The floor director didn’t say the remaining digits but indicated them with his fingers.

The studio lights were bright; Caitlin didn’t like them although her mother had quipped that they were nothing compared to an August day back in Austin. Caitlin listened to the opening of the show—the host recapping Webmind’s emergence and the startling news from yesterday that a “young math wiz” had been responsible for it. And then: “… joining us now from our affiliate CKCO in Kitchener, Canada, is Caitlin Decter. Miss Decter, good morning.”

“Good morning to you,” she said.

“Miss Decter,” the male host said, “can you tell us how you came to know the entity that calls itself Webmind?”

Caitlin had let that sort of thing slide during the pre-interview with the show’s producer, but now that they were live on the air, it was time to speak up. She smiled as politely as she could, and with her best Texan manners, said, “Excuse me, sir, but, if I may, it’s not right to refer to Webmind as an ‘it.’ Webmind has accepted the designation of male—which, for the record, was my doing, not his—so please kindly show him the respect he deserves and refer to him either by his name or as ‘he.’ ”

The host sounded annoyed that they’d gone off-script so quickly. “As you say, Miss Decter.”

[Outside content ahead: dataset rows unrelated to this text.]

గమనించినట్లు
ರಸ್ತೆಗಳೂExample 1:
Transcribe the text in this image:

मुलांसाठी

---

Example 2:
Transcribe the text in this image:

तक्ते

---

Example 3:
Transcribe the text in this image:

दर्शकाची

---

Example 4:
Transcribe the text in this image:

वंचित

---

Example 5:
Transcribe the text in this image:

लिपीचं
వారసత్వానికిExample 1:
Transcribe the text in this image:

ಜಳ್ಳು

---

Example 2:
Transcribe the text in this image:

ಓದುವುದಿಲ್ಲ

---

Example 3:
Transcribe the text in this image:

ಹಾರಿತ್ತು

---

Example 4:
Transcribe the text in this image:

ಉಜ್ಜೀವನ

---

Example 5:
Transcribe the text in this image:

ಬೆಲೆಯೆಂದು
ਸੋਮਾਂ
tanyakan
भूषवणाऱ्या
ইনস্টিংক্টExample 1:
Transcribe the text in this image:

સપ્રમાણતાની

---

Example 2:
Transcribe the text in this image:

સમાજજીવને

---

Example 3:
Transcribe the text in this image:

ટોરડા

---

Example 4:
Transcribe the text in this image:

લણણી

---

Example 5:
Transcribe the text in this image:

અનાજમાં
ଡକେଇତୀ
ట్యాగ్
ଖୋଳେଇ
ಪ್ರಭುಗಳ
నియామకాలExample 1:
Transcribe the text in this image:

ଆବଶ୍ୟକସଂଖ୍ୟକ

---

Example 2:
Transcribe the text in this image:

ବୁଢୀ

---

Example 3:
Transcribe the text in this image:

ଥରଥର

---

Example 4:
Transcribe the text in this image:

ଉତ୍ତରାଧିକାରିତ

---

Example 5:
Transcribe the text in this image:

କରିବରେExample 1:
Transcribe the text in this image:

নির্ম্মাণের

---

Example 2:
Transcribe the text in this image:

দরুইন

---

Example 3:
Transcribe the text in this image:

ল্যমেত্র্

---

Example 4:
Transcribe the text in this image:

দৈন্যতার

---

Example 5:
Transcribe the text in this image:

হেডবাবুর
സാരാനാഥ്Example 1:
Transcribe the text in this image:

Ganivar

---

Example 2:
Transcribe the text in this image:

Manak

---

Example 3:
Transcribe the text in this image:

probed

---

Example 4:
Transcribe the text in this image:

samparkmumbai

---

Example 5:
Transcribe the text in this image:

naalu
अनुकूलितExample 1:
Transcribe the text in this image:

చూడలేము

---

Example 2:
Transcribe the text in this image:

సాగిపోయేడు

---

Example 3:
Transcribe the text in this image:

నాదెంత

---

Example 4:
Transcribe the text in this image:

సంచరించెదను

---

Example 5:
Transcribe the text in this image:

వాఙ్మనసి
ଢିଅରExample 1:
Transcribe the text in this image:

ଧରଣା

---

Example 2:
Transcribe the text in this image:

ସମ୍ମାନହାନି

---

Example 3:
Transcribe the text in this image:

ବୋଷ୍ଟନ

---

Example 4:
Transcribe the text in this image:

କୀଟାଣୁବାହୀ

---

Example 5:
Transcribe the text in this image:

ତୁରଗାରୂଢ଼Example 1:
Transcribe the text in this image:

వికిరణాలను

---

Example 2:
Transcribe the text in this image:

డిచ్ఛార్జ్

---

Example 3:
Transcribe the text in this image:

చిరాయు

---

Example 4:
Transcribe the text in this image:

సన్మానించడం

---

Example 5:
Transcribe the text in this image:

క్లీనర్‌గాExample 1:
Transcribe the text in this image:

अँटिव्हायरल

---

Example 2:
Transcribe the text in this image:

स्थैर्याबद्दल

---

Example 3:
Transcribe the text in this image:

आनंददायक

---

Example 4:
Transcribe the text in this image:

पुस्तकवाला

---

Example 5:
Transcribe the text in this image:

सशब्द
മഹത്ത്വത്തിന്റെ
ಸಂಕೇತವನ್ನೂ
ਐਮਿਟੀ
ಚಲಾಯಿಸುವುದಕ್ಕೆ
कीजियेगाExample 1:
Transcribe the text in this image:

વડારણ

She smiled. “You may call me Caitlin.”

“Fine, Caitlin. But you haven’t answered my question: how did you come to know the entity called Webmind?”

“He sent a message to my eye.”

“You’ll have to explain that,” the host said, just as his producer had earlier.

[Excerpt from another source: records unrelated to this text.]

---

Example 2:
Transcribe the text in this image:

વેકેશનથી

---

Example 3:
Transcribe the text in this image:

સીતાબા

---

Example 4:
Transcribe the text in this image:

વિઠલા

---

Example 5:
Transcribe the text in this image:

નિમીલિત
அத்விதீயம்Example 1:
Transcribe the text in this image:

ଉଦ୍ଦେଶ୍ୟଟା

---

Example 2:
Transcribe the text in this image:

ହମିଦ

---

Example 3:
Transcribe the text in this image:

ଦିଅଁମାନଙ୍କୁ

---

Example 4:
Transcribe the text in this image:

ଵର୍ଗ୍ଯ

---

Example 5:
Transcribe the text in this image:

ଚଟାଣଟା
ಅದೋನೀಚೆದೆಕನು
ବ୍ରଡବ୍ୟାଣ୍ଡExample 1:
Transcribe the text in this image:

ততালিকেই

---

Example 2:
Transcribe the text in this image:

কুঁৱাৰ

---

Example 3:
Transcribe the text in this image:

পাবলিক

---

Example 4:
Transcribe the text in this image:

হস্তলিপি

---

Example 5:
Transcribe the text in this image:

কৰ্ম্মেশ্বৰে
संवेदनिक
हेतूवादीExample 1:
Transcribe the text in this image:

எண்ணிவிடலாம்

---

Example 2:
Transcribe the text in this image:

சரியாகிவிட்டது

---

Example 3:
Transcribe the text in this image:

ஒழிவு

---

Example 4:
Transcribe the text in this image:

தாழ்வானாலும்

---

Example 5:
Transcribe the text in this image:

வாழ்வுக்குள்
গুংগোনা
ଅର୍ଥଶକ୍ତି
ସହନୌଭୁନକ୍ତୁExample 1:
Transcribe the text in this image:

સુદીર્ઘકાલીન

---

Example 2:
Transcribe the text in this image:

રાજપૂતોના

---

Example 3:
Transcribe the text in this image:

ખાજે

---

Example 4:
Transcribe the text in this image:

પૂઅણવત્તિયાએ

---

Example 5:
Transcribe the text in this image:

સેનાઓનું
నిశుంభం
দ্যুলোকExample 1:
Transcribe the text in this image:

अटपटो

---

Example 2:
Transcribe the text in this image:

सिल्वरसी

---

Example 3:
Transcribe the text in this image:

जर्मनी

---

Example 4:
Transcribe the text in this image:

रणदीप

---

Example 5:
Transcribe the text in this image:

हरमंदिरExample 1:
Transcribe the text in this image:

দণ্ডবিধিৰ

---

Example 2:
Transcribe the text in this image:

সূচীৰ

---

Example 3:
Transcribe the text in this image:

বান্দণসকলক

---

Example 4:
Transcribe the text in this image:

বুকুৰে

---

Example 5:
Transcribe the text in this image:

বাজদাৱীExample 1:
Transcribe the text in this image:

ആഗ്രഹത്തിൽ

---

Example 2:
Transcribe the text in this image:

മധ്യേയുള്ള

“Certainly. I used to be blind—and I still am in my right eye. But I can now see with my left eye, thanks to a post-retinal implant and this” (she held up the eyePod) “which is an external signal-processing computer. As it happens, during the testing stages, this device was constantly hooked up to the World Wide Web, and during a firmware upgrade—when new software was being sent to my implant—I started getting a raw data feed from the Web being fed to me. Webmind used that to send me his initial message.”

“And what message was that?”

Caitlin decided to come clean. In the pre-interview, she’d merely discussed the email letter Webmind had sent her, but now she decided to reveal what Webmind’s first words to her actually were. “He sent, as ASCII text, ‘Seekrit message to Calculass: check your email, babe!’ ”

The interviewer looked dumbfounded. “Excuse me?”

“He was imitating something he’d seen me write in my LiveJournal entries to my friend Bashira. ‘Calculass’ is my online name, and I sometimes call Bashira ‘babe.’ Oh, and ‘seekrit’ was spelled s-e-e-k-r-i-t. It’s the way a lot of people my age write the word ‘secret’ when we mean that it isn’t really.”

“LiveJournal is a blog, right?”

“Of a sort, yes. I’ve been using it since I was ten.”

“And, as far as you know, you were the very first person Webmind contacted?”

“There’s no question about that; Webmind told me so.”